I’ve learned some interesting things about organizing and about learning already. Debt is a very technical topic, full of complexity and difficult math. Seen another way, it’s not about that at all. It’s a set of stories, often about lives or projects begun in a flurry of optimism only to founder on the hidden reefs of compounding interest, credit ratings and wage garnishing. We’ve learned that to organize around debt, you must first allow people to tell their stories and to reclaim their personhood.
What we’re doing here is reclaiming the 99% as a set of individuals, all of whom made choices that were inspired by their hope of making a contribution in some way. Seen together, even in the relatively small groups that gather in hot New York parks, you get a vertiginous glimpse of what has been lost, not just in this crash but in the turn to finance capital as a whole.
So what we don’t yet know is the end(s) of the stories. Where we’re not going is to put our trust in a higher power, divine or human. A system that places so many people in servitude can only properly end in abolition. Before abolition, it can seem hard to envisage reconstruction but in the moment it’s not so complicated. Now I’m getting ahead of myself, except that part of this moment is to give people a sense of a different outcome, which the original OWS sketched in far broader terms. By being specific about debt, which is not exactly a small field, we can target real but very different futures.
In organizing this story telling and imagining, we’ve found that it works best either to allow the meeting to proceed as horizontally as possible or to have it tightly facilitated. There’s a glib one-liner about direct democracy that uses the title of Jo Freeman’s 1970s pamphlet “The Tyranny of Structurelessness.” Freeman was discussing consciousness raising sessions in the (then) Women’s Liberation movement and how they could lead to a “star” system. There’s a long discussion to be had here but for the moment I want to suggest that these strategies are precisely directed towards avoiding what is less tyranny than muddling in the middle.
Self-facilitated peer-to-peer discussions also rely on the group making sure that individuals don’t dominate and that a due division of points of view is heard. Such discussions are great when you’re trying to get a sense of where to go and what the possibilities are in a given area. Facilitation allows you to make progress from that beginning and to not repeat the same discussions over and over. What we had to learn in the case of debt was that you could not separate the personal and the political, even in organizing. It’s a very old lesson now but one that needs to be relearned until absorbed or until things have actually changed sufficiently that we no longer need it. Which will not be soon.

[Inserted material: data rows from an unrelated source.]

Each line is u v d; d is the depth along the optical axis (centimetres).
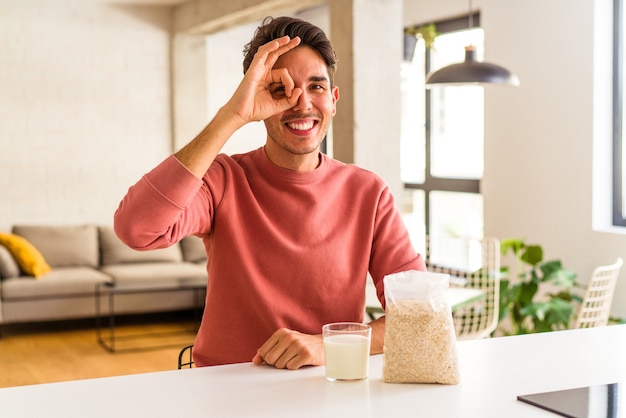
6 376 509
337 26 500
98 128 745
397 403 132
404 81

We’ve learned not to target specific dates by which certain things must happen and to set low, achievable goals as part of creating a sense that things are happening, rather than shoot very high all the time. Some might say that political organizers have long known these tactics and that may well be right. On the other hand, it is my impression that sometimes such organizers take the content of the action too much for granted. Certainly we’ve heard that debt is a “weak” concept. Perhaps it lacks a one-liner so far. We’re working on that.